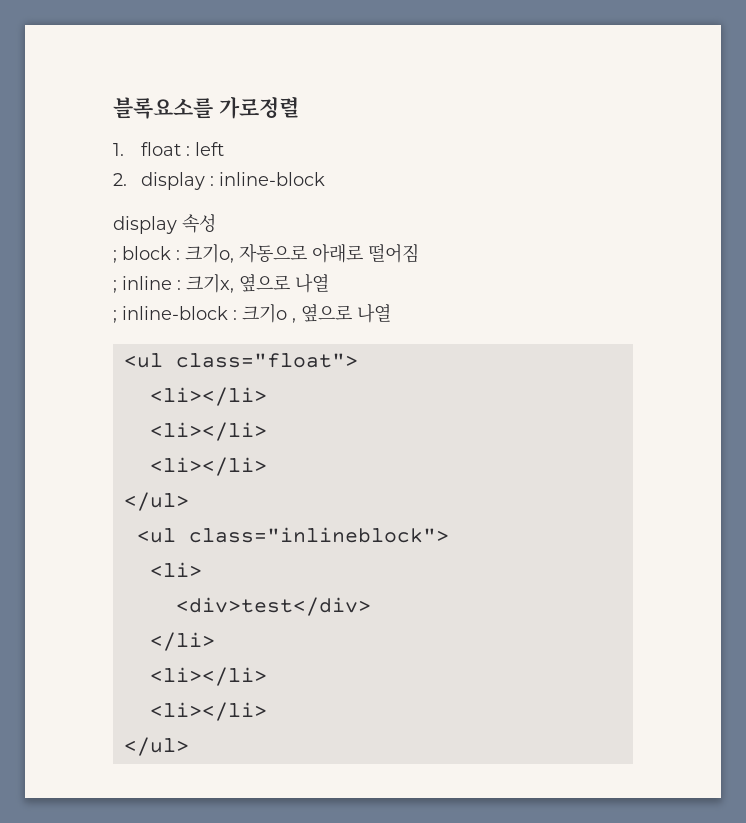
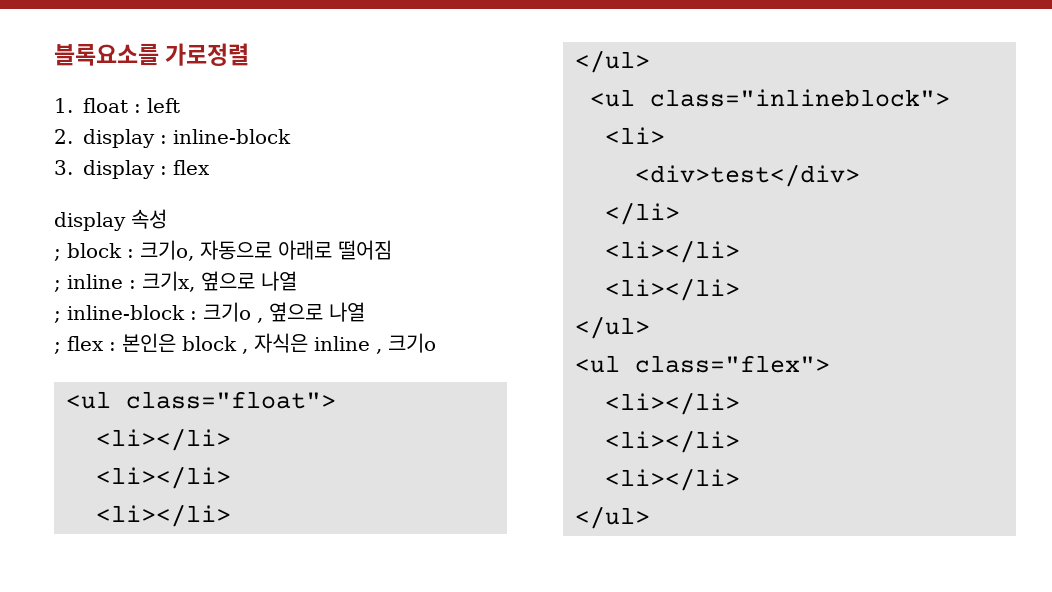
(325, 179) none -> [54,160,210,179] // 3. display : flex
(391, 313) none -> [54,333,436,354] // ; flex : 본인은 block , 자식은 inline , 크기o
(189, 746) none -> [575,355,830,373] [605,392,740,415] [605,430,740,453] [605,468,740,491] [575,506,650,529] // <ul class="flex"> // <li></li> // <li></li> // <li></li> // </ul>

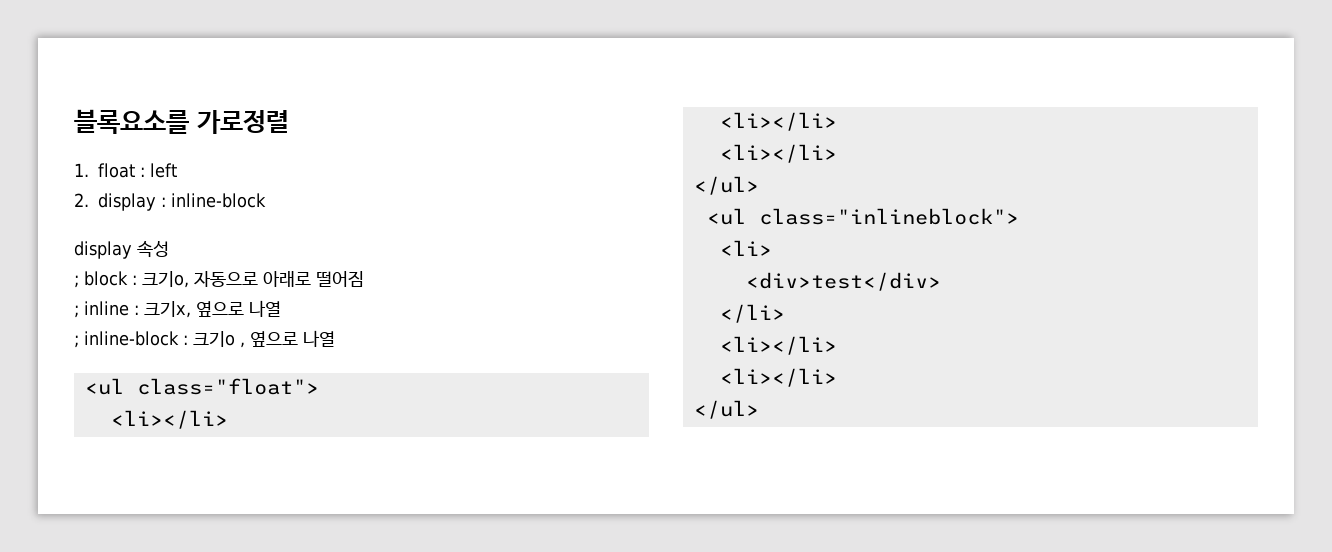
[54,160,210,179] // 3. display : flex -> (266, 200) none
[54,333,436,354] // ; flex : 본인은 block , 자식은 inline , 크기o -> (335, 338) none
[575,355,830,373] [605,392,740,415] [605,430,740,453] [605,468,740,491] [575,506,650,529] // <ul class="flex"> // <li></li> // <li></li> // <li></li> // </ul> -> (759, 409) none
..............................
## ABOUT THIS TASK
In the copy, include no pictures; restate the listing above exactly.

## TASK OUTPUT
(325, 179) none -> [54,160,210,179] // 3. display : flex
(391, 313) none -> [54,333,436,354] // ; flex : 본인은 block , 자식은 inline , 크기o
(189, 746) none -> [575,355,830,373] [605,392,740,415] [605,430,740,453] [605,468,740,491] [575,506,650,529] // <ul class="flex"> // <li></li> // <li></li> // <li></li> // </ul>

[54,160,210,179] // 3. display : flex -> (266, 200) none
[54,333,436,354] // ; flex : 본인은 block , 자식은 inline , 크기o -> (335, 338) none
[575,355,830,373] [605,392,740,415] [605,430,740,453] [605,468,740,491] [575,506,650,529] // <ul class="flex"> // <li></li> // <li></li> // <li></li> // </ul> -> (759, 409) none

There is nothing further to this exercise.